* [What is required]
Write every line below out again exactly, images omitted.

* [Recorded information]

----------------

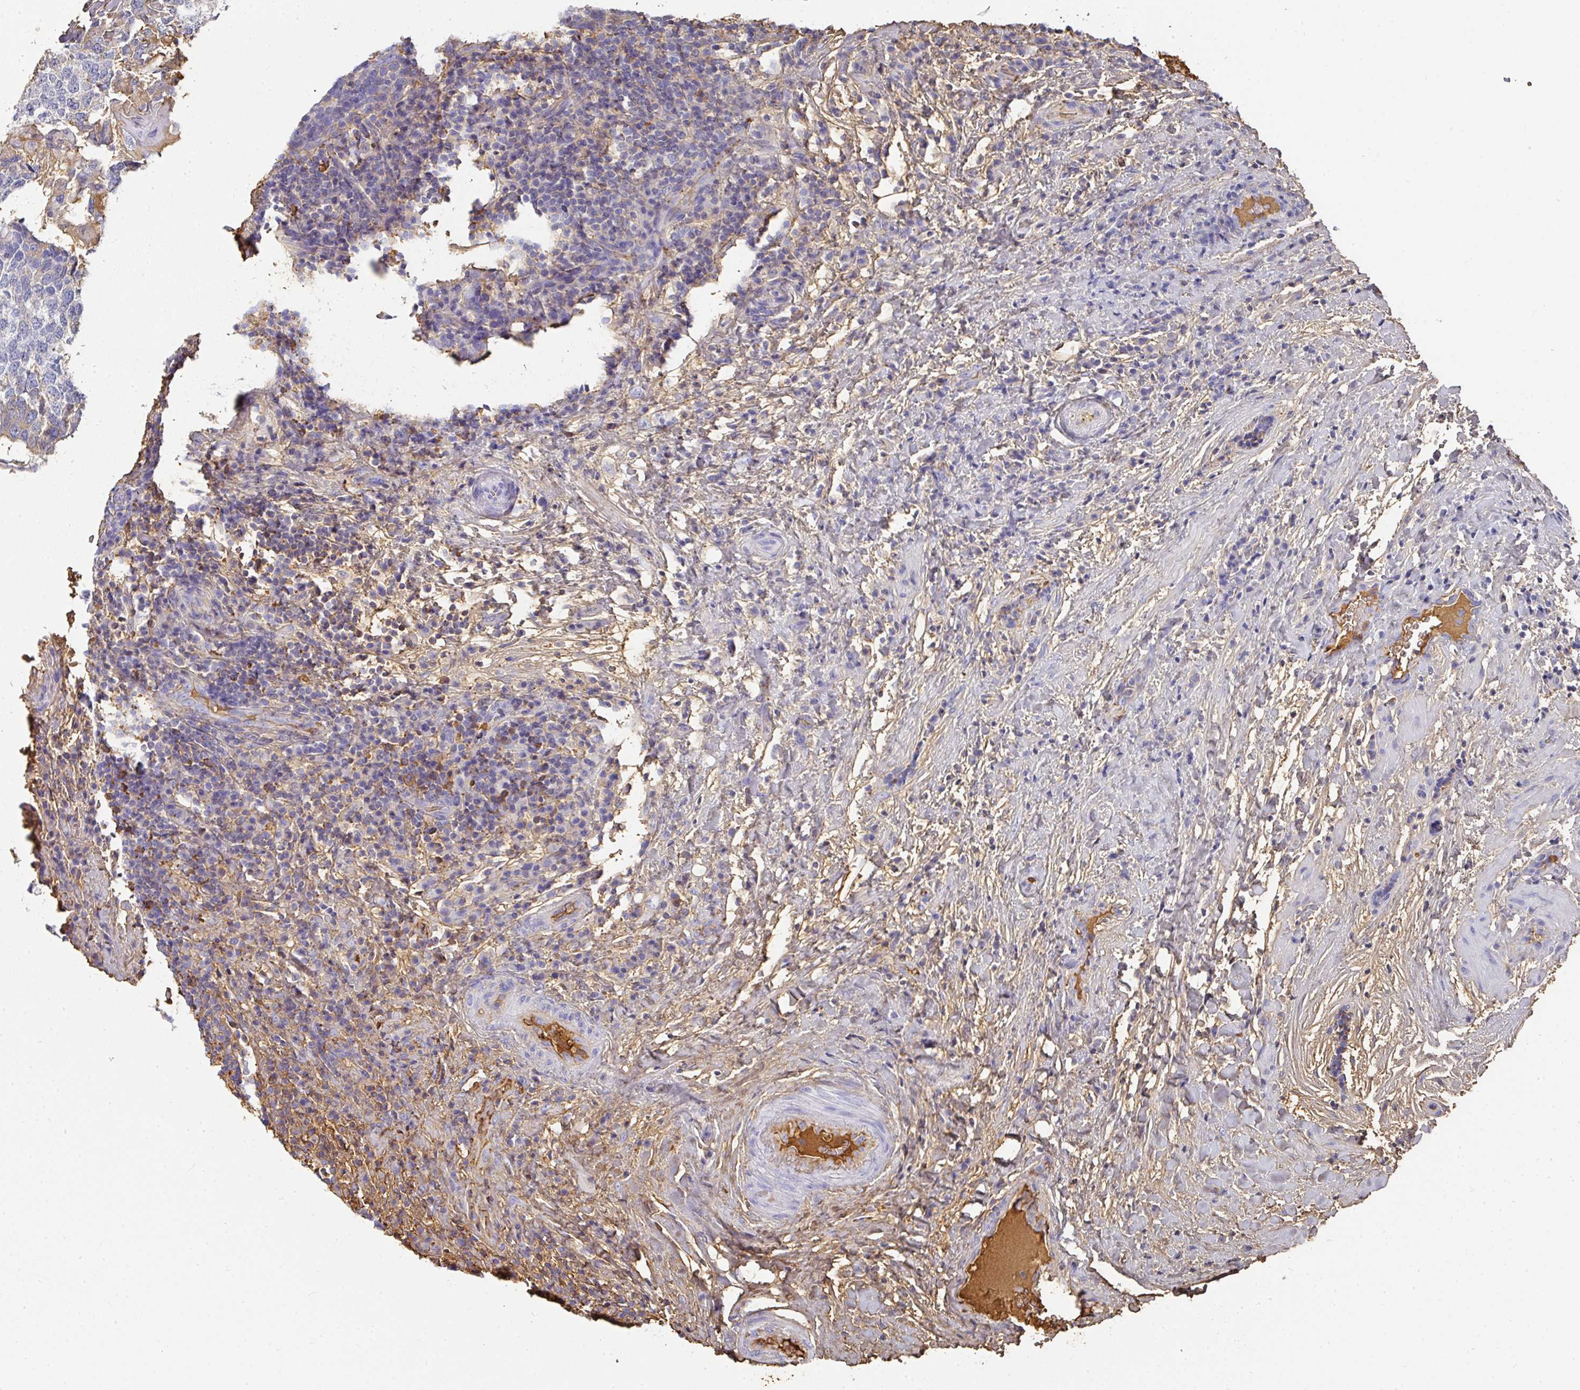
{"staining": {"intensity": "negative", "quantity": "none", "location": "none"}, "tissue": "head and neck cancer", "cell_type": "Tumor cells", "image_type": "cancer", "snomed": [{"axis": "morphology", "description": "Squamous cell carcinoma, NOS"}, {"axis": "morphology", "description": "Squamous cell carcinoma, metastatic, NOS"}, {"axis": "topography", "description": "Lymph node"}, {"axis": "topography", "description": "Head-Neck"}], "caption": "DAB immunohistochemical staining of head and neck metastatic squamous cell carcinoma shows no significant expression in tumor cells.", "gene": "ALB", "patient": {"sex": "male", "age": 62}}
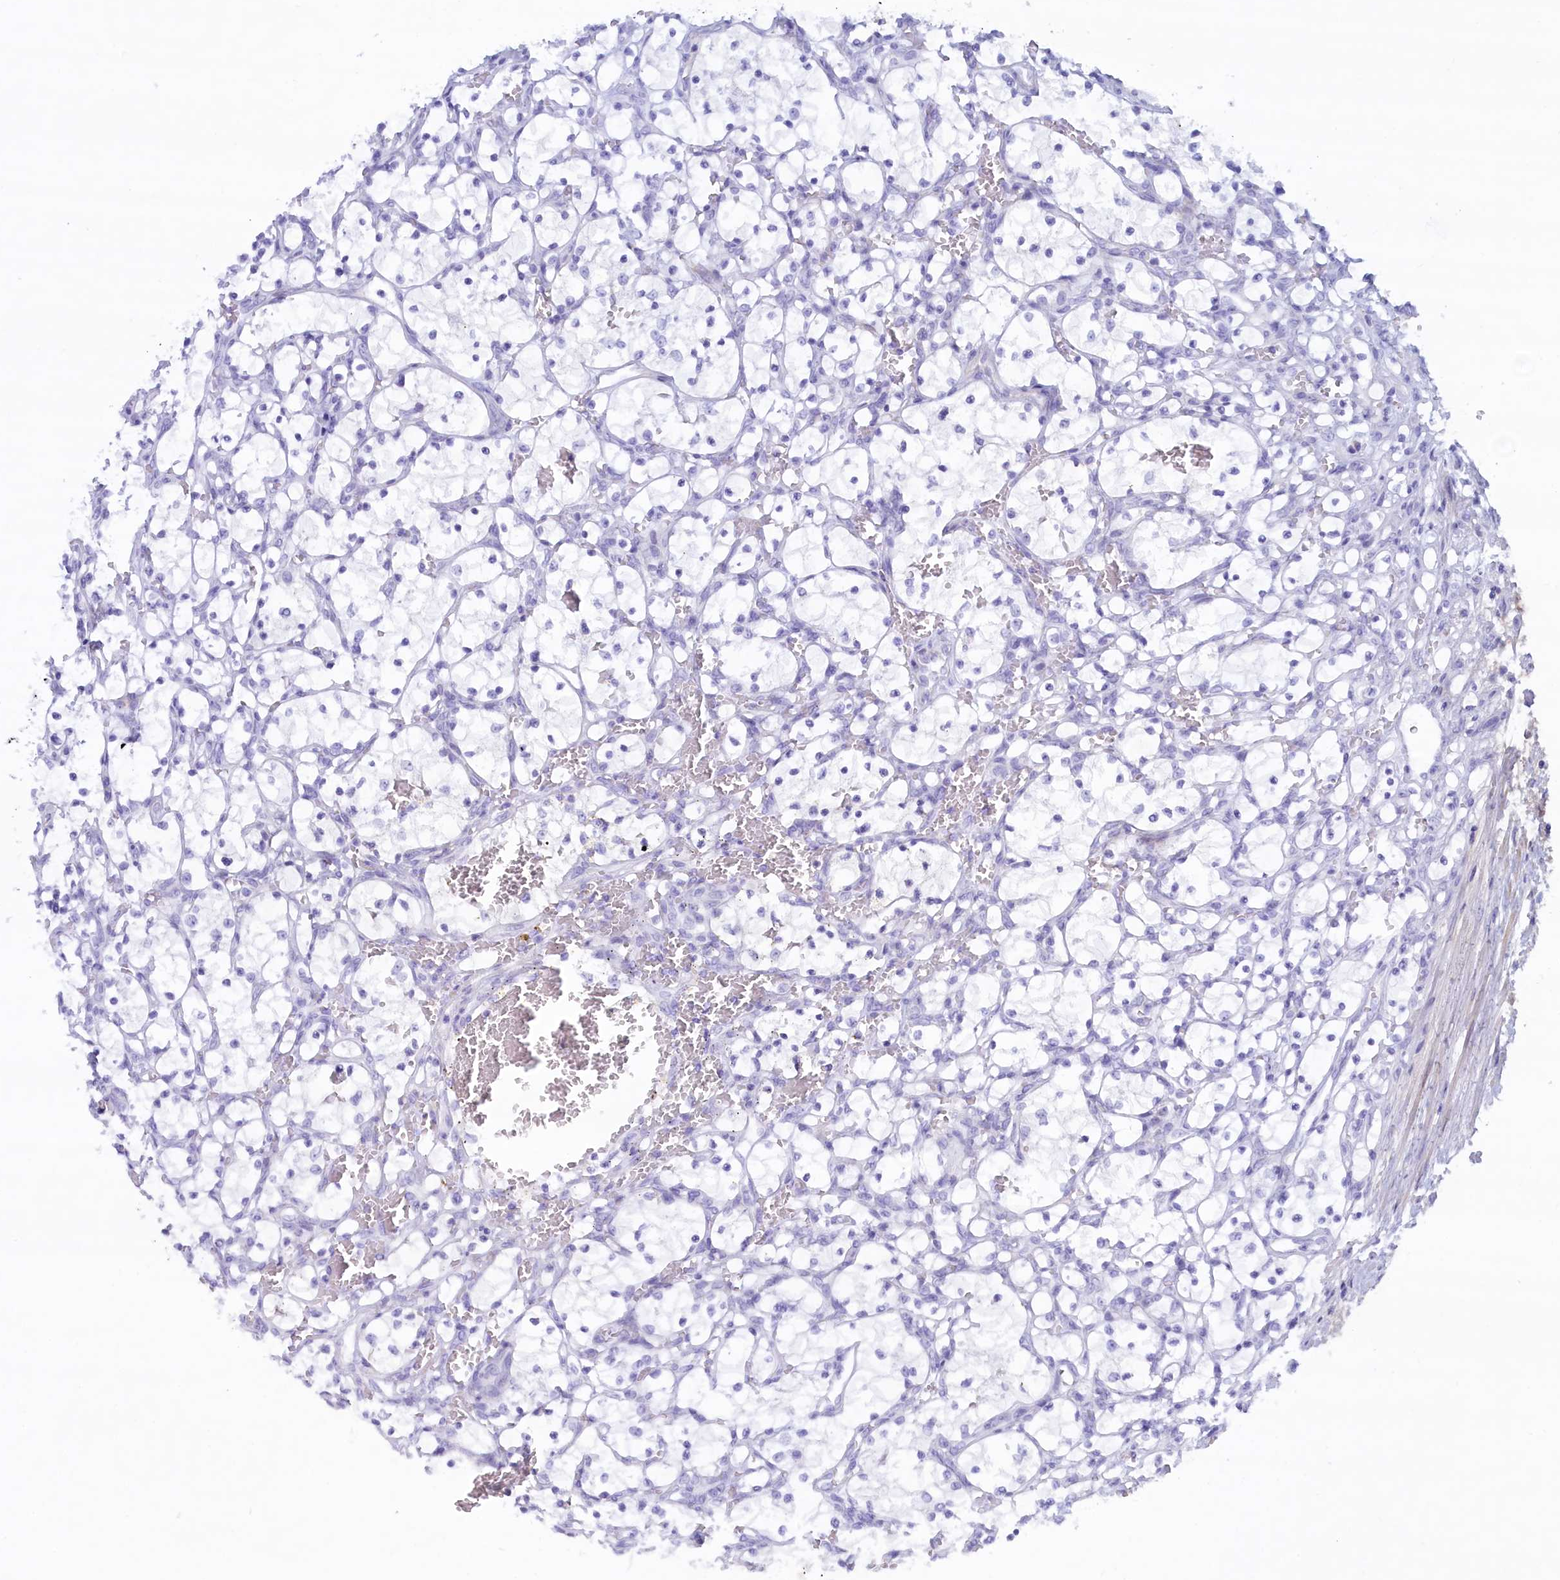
{"staining": {"intensity": "negative", "quantity": "none", "location": "none"}, "tissue": "renal cancer", "cell_type": "Tumor cells", "image_type": "cancer", "snomed": [{"axis": "morphology", "description": "Adenocarcinoma, NOS"}, {"axis": "topography", "description": "Kidney"}], "caption": "Immunohistochemistry micrograph of neoplastic tissue: human adenocarcinoma (renal) stained with DAB (3,3'-diaminobenzidine) shows no significant protein expression in tumor cells.", "gene": "MPV17L2", "patient": {"sex": "female", "age": 69}}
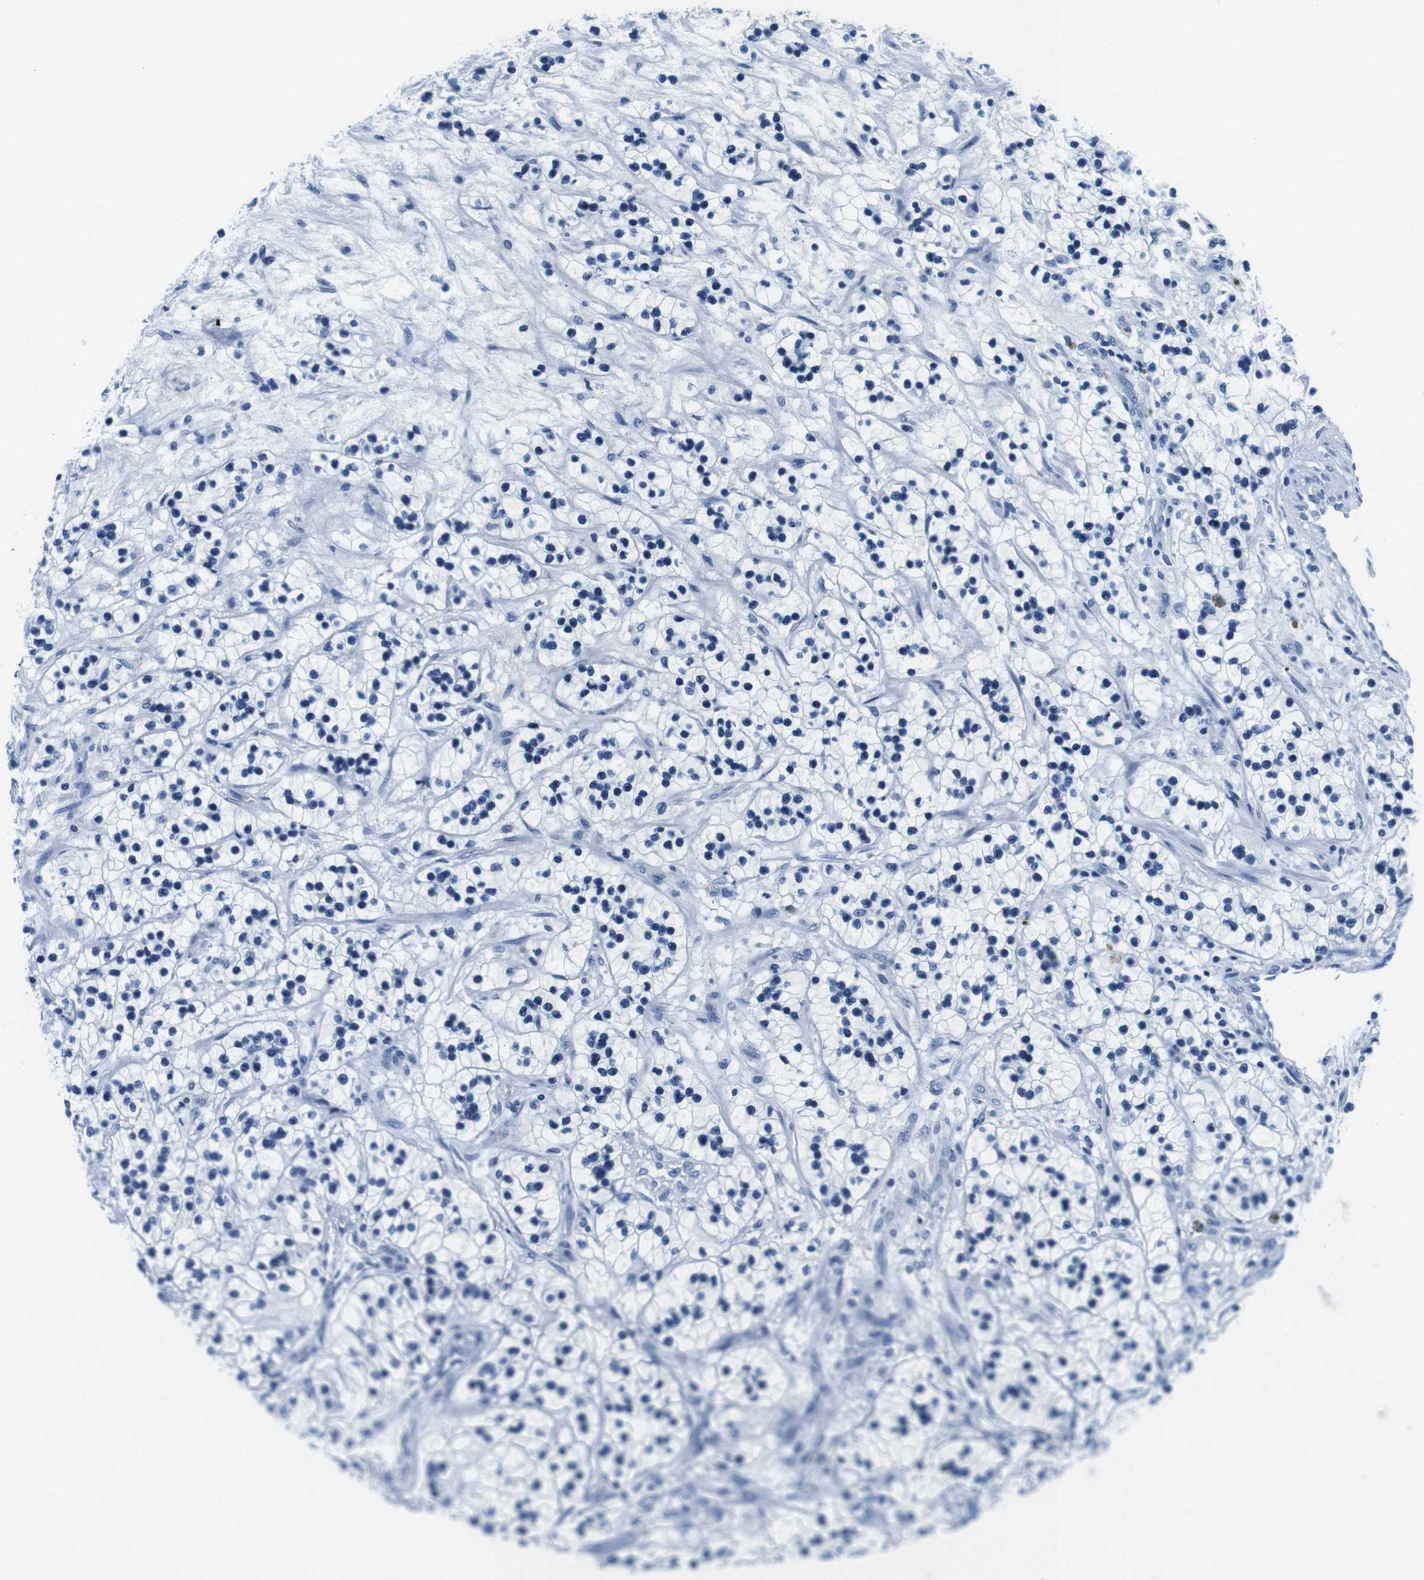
{"staining": {"intensity": "negative", "quantity": "none", "location": "none"}, "tissue": "renal cancer", "cell_type": "Tumor cells", "image_type": "cancer", "snomed": [{"axis": "morphology", "description": "Adenocarcinoma, NOS"}, {"axis": "topography", "description": "Kidney"}], "caption": "The IHC image has no significant positivity in tumor cells of renal cancer (adenocarcinoma) tissue. (DAB (3,3'-diaminobenzidine) immunohistochemistry (IHC) with hematoxylin counter stain).", "gene": "ELANE", "patient": {"sex": "female", "age": 57}}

----------------

* [Exercise response]
{"staining": {"intensity": "negative", "quantity": "none", "location": "none"}, "tissue": "head and neck cancer", "cell_type": "Tumor cells", "image_type": "cancer", "snomed": [{"axis": "morphology", "description": "Squamous cell carcinoma, NOS"}, {"axis": "morphology", "description": "Squamous cell carcinoma, metastatic, NOS"}, {"axis": "topography", "description": "Lymph node"}, {"axis": "topography", "description": "Head-Neck"}], "caption": "DAB immunohistochemical staining of head and neck metastatic squamous cell carcinoma shows no significant expression in tumor cells.", "gene": "ALB", "patient": {"sex": "male", "age": 62}}
{"staining": {"intensity": "negative", "quantity": "none", "location": "none"}, "tissue": "renal cancer", "cell_type": "Tumor cells", "image_type": "cancer", "snomed": [{"axis": "morphology", "description": "Adenocarcinoma, NOS"}, {"axis": "topography", "description": "Kidney"}], "caption": "Immunohistochemistry micrograph of neoplastic tissue: human adenocarcinoma (renal) stained with DAB (3,3'-diaminobenzidine) shows no significant protein expression in tumor cells.", "gene": "MPV17L2", "patient": {"sex": "female", "age": 69}}
{"staining": {"intensity": "negative", "quantity": "none", "location": "none"}, "tissue": "renal cancer", "cell_type": "Tumor cells", "image_type": "cancer", "snomed": [{"axis": "morphology", "description": "Adenocarcinoma, NOS"}, {"axis": "topography", "description": "Kidney"}], "caption": "The IHC image has no significant positivity in tumor cells of renal cancer (adenocarcinoma) tissue. (DAB (3,3'-diaminobenzidine) immunohistochemistry (IHC) with hematoxylin counter stain).", "gene": "ELANE", "patient": {"sex": "female", "age": 57}}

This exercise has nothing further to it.